O objeto da discussão seria o capítulo do contrato chamado de "Material Adverse Effect", ou Efeito Material Adverso. Nesse trecho do documento estão listadas sete condições que poderiam mudar a negociação. A primeira cita "mudanças na economia ou no ambiente financeiro, no crédito, no sistema bancário, na moeda, em commodities ou em mercados de capital dos Estados Unidos ou de qualquer país onde as duas empresas operam".
"A InBev estaria querendo se valer dessa cláusula", diz um analista. Mas haveria dois empecilhos para isso. O primeiro é que, segundo algumas interpretações do contrato - e essa seria a dos advogados da AB - não basta uma cláusula contrária ao negócio. "Está no contrato que o negócio só pode ser desfeito ou reavaliado se houver uma combinação de mais de um dos fatores citados na lista de Efeitos Materiais Adversos. Ou seja: não bastam apenas as 'mudanças na economia, no crédito ou na moeda'. É preciso haver outra exceção combinada", diz um especialista em fusões e aquisições que preferiu não se identificar.
A segunda barreira teria sido criada pela própria InBev. "A InBev anulou a possibilidade de uma renegociação usando o argumento da crise ao soltar, no dia 29 de setembro, quando os mercados começaram a derreter, um comunicado público reafirmando os termos da aquisição", disse Caselli Guimarães.

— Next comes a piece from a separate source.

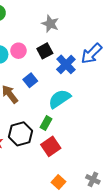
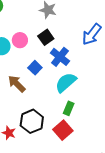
blue cross: (66, 64) -> (60, 57), moved
green rectangle: (46, 123) -> (69, 108), moved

Ontem, ao divulgar o resultado do terceiro trimestre (recuo de 14% no lucro líquido do terceiro trimestre, para US$ 575 milhões), a InBev reafirmou o compromisso feito em julho. "Pessoalmente, acredito que nossa companhia está bem preparada para o ambiente econômico que se preconiza", disse o diretor financeiro da InBev, em conferência eletrônica com analistas. Dutra e Carlos Brito, presidente da cervejaria, disseram que a compra da AB está em vias de ser fechada até o final do ano, prazo final também para a oferta de ações. "A empresa continua com o já anunciado plano para pagamento da aquisição, que é de US$ 45 bilhões em empréstimos bancários e US$ 9,8 bilhões por meio de oferta de ações", disse Brito.
O financiamento, pelo que mostraram os resultados divulgados ontem, são imprescindíveis para o fechamento da compra, uma vez que o caixa da InBev soma ?1,330 bilhão (ou US$ 1,720 bilhão).
E, pelo contrato, não adianta chorar ou espernear para que o preço seja revisto. No capítulo "Financing of the Merger" (Financiamento da Fusão), fica determinado que "dificuldades em obter financiamento para fechar o negócio não são passíveis de gerar revisão do acordo".
A possibilidade de alguma mudança também será mínima na quarta-feira da semana que vem, quando os acionistas da AB se reúnem para aprovar ou não o negócio. "Como o valor acertado foi de US$ 70 por ação, e os papéis da AB estão cotadas entre US$ 64 e US$ 63, o negócio é matematicamente irrecusável", diz o consultor especializado em bebidas, Adalberto Viviani.
Além disso, conforme o contrato, qualquer investidor pode desistir do negócio, mas se isso acontecer, ele estaria automaticamente expulso do quadro de acionistas da fabricante da Budweiser. Nesse caso, o descontente receberia os US$ 70 por ação e teria o direito de recorrer à Justiça dos EUA para pedir revisão do valor.
Na visão dos especialistas, a AB, se quiser, pode mudar o acordo. "Ela ainda pode se valer das condições previstas no Efeito Material Adverso", diz Caselli Guimarães. Resta saber se os americanos abririam mão dos US$ 70 por ação. Ontem a AB anunciou queda de 6% no lucro, para US$ 666 milhões, e alta de 6,5% nas vendas, de US$ 4,9 bilhões, no terceiro trimestre.